Die Mieter der Eisenbahnstraße 20 in Kreuzberg könnten zu den Leidtragenden eines dubiosen Immobiliengeschäfts werden. Ihr Haus soll zwangsversteigert werden. Das Insolvenzrecht, so befürchten sie, könnte Mieterrechte aushebeln.
Das schlichte Mietshaus aus den 1960er Jahren war im Juli 2018 für 3,8 Millionen Euro an eine GmbH verkauft worden. Schon bald bemerkten die Mieter Veränderungen: Der Müll wurde nicht mehr abgeholt, und auch andere Versorger drohten mit Sperrungen, weil der Hauseigentümer die Rechnungen nicht bezahlt hatte. 2021 wurde schließlich ein Insolvenzverfahren eingeleitet. Nach Recherchen von Christoph Trautvetter vom Netzwerk Steuergerechtigkeit steckt hinter der GmbH ein Geflecht von rund 30 chinesischen Import-Export-Firmen und Vereinen. Eindeutige Belege für Geldwäsche gebe es bislang nicht.

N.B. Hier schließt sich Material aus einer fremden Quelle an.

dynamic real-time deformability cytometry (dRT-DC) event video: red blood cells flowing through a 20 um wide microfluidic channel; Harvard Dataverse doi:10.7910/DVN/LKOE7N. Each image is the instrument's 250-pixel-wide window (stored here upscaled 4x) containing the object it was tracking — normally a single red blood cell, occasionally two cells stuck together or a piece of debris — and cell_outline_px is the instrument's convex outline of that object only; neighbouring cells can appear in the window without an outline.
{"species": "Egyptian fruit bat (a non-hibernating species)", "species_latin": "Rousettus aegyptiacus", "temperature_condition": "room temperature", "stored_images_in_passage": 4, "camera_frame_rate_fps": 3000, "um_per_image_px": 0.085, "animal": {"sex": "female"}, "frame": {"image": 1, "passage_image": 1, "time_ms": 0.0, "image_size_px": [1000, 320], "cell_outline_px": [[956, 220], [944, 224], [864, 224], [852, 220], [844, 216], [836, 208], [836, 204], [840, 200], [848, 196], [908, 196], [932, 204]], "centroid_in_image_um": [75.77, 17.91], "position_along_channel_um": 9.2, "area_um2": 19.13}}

Das Insolvenzrecht kennt zwei Besonderheiten, die den Mietern Sorge machen: Zum einen ein Sonderkündigungsrecht, welches Erwerber gelegentlich dazu nutzen, um postwendend und ohne weitere Angabe von Gründen zu kündigen. Das ist nicht zulässig, wie der Rechtsexperte des Berliner Mietervereins, Frank Maciejewski, erklärt: „Das Sonderkündigungsrecht beinhaltet lediglich, dass Kündigungsausschlüsse im Mietvertrag nicht mehr gelten, etwa der Ausschluss von Eigenbedarf.“ Zudem gibt es ein Schlupfloch für die Umwandlung in Eigentumswohnungen. Ein neuer Eigentümer könnte sich darauf berufen, dass eine Bewirtschaftung als Mietshaus wirtschaftlich unzumutbar wäre. Dem Bezirksamt Friedrichshain-Kreuzberg ist nur ein einziger Fall bekannt, in dem ein entsprechendes Gutachten Erfolg hatte.
Eine Genossenschaft aus der Nachbarschaft ist interessiert, das Haus zu kaufen, aber bei einem Kaufpreis von 3,8 Millionen Euro sei eine vernünftige Bewirtschaftung nicht möglich. Der Insolvenzverwalter ist davon unbeeindruckt: Bei der derzeitigen Marktlage sei auch „eine Verwertung oberhalb des Kaufpreises von 2018 möglich“.